* **Goal of the exercise**:
Nothing is to be left out; print all the entries exactly.

* **Given entries**:

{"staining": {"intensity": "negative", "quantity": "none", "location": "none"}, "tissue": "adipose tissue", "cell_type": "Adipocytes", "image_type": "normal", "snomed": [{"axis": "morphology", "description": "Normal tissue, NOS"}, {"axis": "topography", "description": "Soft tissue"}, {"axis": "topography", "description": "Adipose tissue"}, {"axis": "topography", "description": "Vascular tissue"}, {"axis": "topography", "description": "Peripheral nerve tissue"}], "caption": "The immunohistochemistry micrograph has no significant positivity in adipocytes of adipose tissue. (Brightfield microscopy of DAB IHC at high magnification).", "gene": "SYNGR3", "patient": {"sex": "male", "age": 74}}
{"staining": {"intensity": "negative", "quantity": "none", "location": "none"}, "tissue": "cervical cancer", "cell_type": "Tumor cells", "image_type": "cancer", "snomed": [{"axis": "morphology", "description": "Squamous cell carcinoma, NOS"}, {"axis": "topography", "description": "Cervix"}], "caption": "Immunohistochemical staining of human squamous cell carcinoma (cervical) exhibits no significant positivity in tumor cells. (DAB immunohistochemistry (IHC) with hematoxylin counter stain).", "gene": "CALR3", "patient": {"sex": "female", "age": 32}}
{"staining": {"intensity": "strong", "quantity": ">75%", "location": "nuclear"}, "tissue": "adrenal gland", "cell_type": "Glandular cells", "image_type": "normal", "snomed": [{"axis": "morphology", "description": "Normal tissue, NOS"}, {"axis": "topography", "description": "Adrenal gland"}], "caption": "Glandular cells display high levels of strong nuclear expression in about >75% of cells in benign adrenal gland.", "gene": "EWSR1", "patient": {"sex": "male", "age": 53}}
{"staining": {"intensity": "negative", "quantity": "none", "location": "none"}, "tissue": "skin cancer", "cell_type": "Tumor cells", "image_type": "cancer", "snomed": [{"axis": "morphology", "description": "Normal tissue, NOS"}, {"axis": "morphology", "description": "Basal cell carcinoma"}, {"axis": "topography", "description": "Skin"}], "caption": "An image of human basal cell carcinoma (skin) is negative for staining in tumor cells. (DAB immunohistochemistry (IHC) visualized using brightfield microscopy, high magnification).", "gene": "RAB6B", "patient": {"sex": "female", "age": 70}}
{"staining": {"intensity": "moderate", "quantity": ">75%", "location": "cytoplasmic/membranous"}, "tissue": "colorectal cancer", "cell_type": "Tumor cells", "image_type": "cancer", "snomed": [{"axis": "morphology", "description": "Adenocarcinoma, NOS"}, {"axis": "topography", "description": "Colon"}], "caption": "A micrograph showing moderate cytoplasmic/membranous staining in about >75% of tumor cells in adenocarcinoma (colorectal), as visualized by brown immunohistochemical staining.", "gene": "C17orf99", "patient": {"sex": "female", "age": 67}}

* **Output of the task**:
{"staining": {"intensity": "negative", "quantity": "none", "location": "none"}, "tissue": "adipose tissue", "cell_type": "Adipocytes", "image_type": "normal", "snomed": [{"axis": "morphology", "description": "Normal tissue, NOS"}, {"axis": "topography", "description": "Soft tissue"}, {"axis": "topography", "description": "Adipose tissue"}, {"axis": "topography", "description": "Vascular tissue"}, {"axis": "topography", "description": "Peripheral nerve tissue"}], "caption": "The immunohistochemistry micrograph has no significant positivity in adipocytes of adipose tissue. (Brightfield microscopy of DAB IHC at high magnification).", "gene": "SYNGR3", "patient": {"sex": "male", "age": 74}}
{"staining": {"intensity": "negative", "quantity": "none", "location": "none"}, "tissue": "cervical cancer", "cell_type": "Tumor cells", "image_type": "cancer", "snomed": [{"axis": "morphology", "description": "Squamous cell carcinoma, NOS"}, {"axis": "topography", "description": "Cervix"}], "caption": "Immunohistochemical staining of human squamous cell carcinoma (cervical) exhibits no significant positivity in tumor cells. (DAB immunohistochemistry (IHC) with hematoxylin counter stain).", "gene": "CALR3", "patient": {"sex": "female", "age": 32}}
{"staining": {"intensity": "strong", "quantity": ">75%", "location": "nuclear"}, "tissue": "adrenal gland", "cell_type": "Glandular cells", "image_type": "normal", "snomed": [{"axis": "morphology", "description": "Normal tissue, NOS"}, {"axis": "topography", "description": "Adrenal gland"}], "caption": "Glandular cells display high levels of strong nuclear expression in about >75% of cells in benign adrenal gland.", "gene": "EWSR1", "patient": {"sex": "male", "age": 53}}
{"staining": {"intensity": "negative", "quantity": "none", "location": "none"}, "tissue": "skin cancer", "cell_type": "Tumor cells", "image_type": "cancer", "snomed": [{"axis": "morphology", "description": "Normal tissue, NOS"}, {"axis": "morphology", "description": "Basal cell carcinoma"}, {"axis": "topography", "description": "Skin"}], "caption": "An image of human basal cell carcinoma (skin) is negative for staining in tumor cells. (DAB immunohistochemistry (IHC) visualized using brightfield microscopy, high magnification).", "gene": "RAB6B", "patient": {"sex": "female", "age": 70}}
{"staining": {"intensity": "moderate", "quantity": ">75%", "location": "cytoplasmic/membranous"}, "tissue": "colorectal cancer", "cell_type": "Tumor cells", "image_type": "cancer", "snomed": [{"axis": "morphology", "description": "Adenocarcinoma, NOS"}, {"axis": "topography", "description": "Colon"}], "caption": "A micrograph showing moderate cytoplasmic/membranous staining in about >75% of tumor cells in adenocarcinoma (colorectal), as visualized by brown immunohistochemical staining.", "gene": "C17orf99", "patient": {"sex": "female", "age": 67}}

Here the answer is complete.